Government employee salaries were raised via a Joint Resolution of Congress, urging the President to
revise the existing compensation. This was made into a 4-year program. In 1996, President Ramos issued
EO 389 to implement the final year salary increases authorized by the joint Resolution. EO 389 called for a 2tranche salary increase: one on January 1, 1997, and another on November 1, 1997.
In January 1997, NEA implemented the salary increases. However, they implemented such increase
in a single lump sum beginning January 19, 1997 (NEA accelerated the implementation by paying the second
tranche starting January 1 instead of November 1). The Commission on Audit issued a Notice of Suspension
and Notices of Disallowance. The Notices of Disallowance were appealed by NEA, but rejected the COA en
banc. The decision of COA was then challenged in the Supreme Court.

ISSUES:
1) Whether or not COA committed a grave abuse of discretion amounting to lack or excess of
jurisdiction in disallowing the increased salaries NO
2) Whether or not NEA is allowed to accelerate the implementation of the salaries depending
on the availability of funds NO

HELD:
No, the Commission on Audit did not commit any grave abuse of discretion. Neither is NEA allowed to
accelerate the implementation.

On NEAs accelerated implementation


The Court ruled that such acceleration was not in accordance with the law. NEA claimed that RA
8250 (GAA of 1997) was their legal basis. However, such law was not self-executory. Budgetary
appropriations under the GAA do not constitute unbridled authority to government agencies to spend the
appropriated amounts as they wish.
Itemization of the Personal Services (the appropriation used by NEA) is prepared after the enactment
of the GAA, and requires the approval of the President. The execution of the GAA is subject to a program of
expenditure to be approved by the President, which will be the basis for the fund release.
No portion of the appropriations in the GAA shall be used for payment of any salary increase, unless
authorized by law. Salary increases are subject to the approval of the President.
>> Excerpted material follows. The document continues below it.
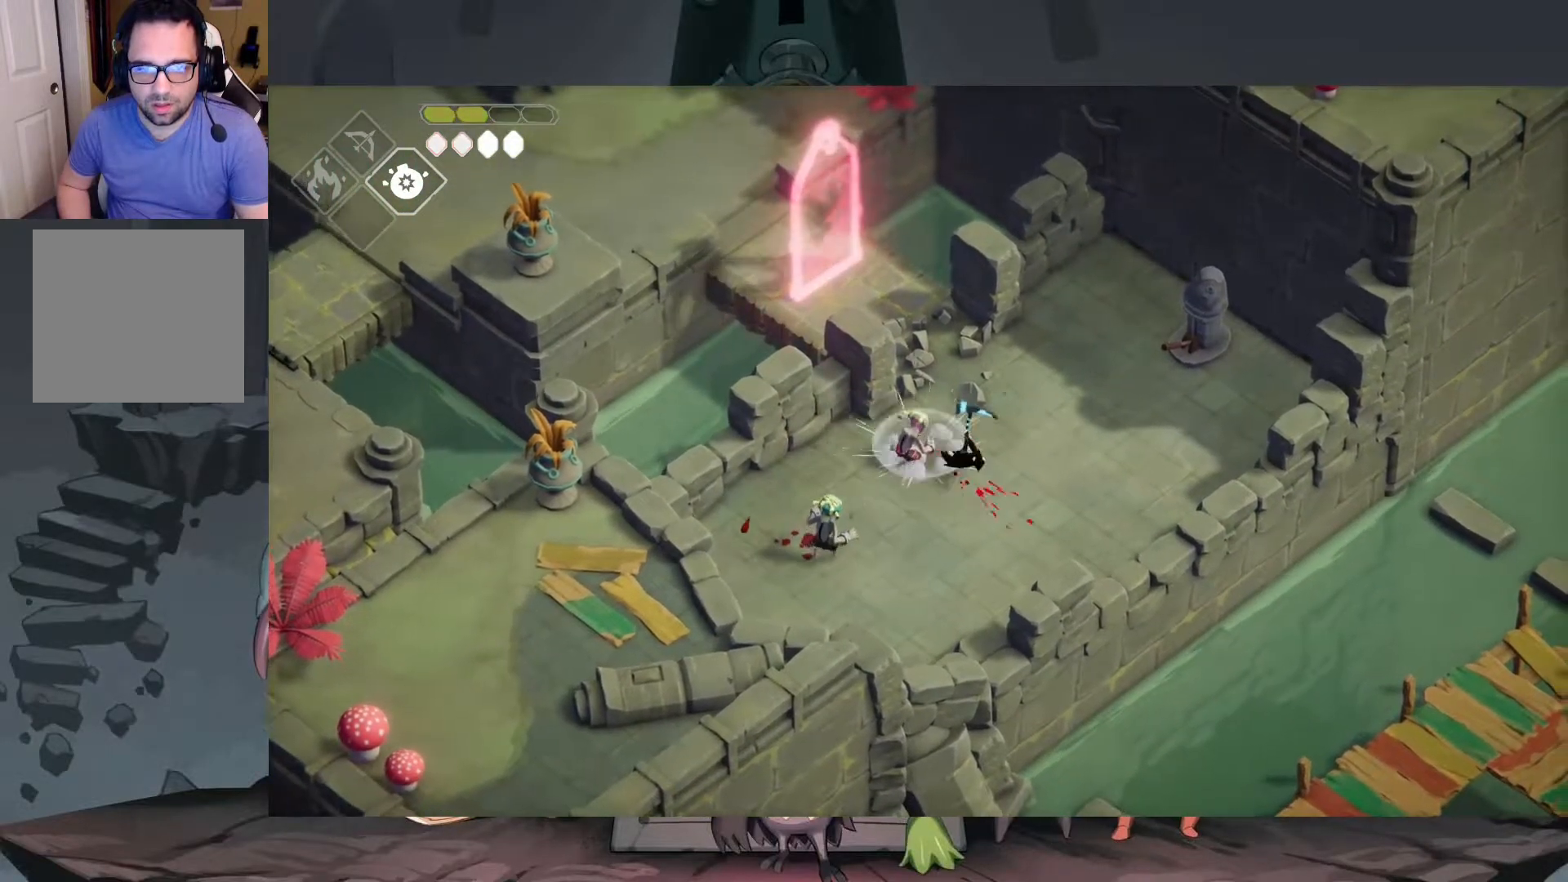
{"buttons": [], "left_stick": "right", "right_stick": "center", "events": [[83, "left_stick", "down-right"], [417, "left_stick", "right"]]}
In essence, the mere approval of Congress of the GAA does not make the funds automatically
available for spending instantly. The funds must still be collected during the fiscal year.
NEA also argues, from Sec 10 of EO 389, that GOCCs are exempted from the rule. The Court rejected
this argument, for only GOCCs with insufficient funds are exempted. There is no rule that allows those with
sufficient funds to accelerate their schedule. There is no express or implied authorization.
NEA also argues that such acceleration was allowed in a Memo of the Office of the President.
However, SC pointed out that the accelerated implementation is also allowed upon the approval of the
Department of Budget and Management, upon meeting certain terms and conditions. NEA did not comply by
seeking approval from the DBM.
The Court pointed out that NEA cannot assail the authority of the President to issue EO 389. The
Administrative Code gives the President such power. Joint Resolution 01 has also acknowledged such
authority.

On the DBMs approval of NEAs proposed budget


Once the proposed budget was approved by the DBM, it is submitted to Congress for evaluation and
inclusion in the appropriation law. This authorization does not include the authority to disburse.

On the Presidents control of all executive departments


Art 7, Sec 17
The President shall have control of all the executive departments, bureaus, and offices. He
shall ensure that the laws be faithfully executed.
The Supreme Court held that the presidential power of control over the executive branch of
government extends to all executive employees from Cabinet Secretary to the lowliest clerk. This
power is self-executing and does not require statutory implementation. It cannot be limited nor
withdrawn by the Congress.
All other executive officials must implement in good faith the Presidents directives and orders. The
case would not have arisen had NEA complied in good faith with the directives and orders of the President.
NEAs reasons in disregarding the President were patently flimsy, even ill-conceived.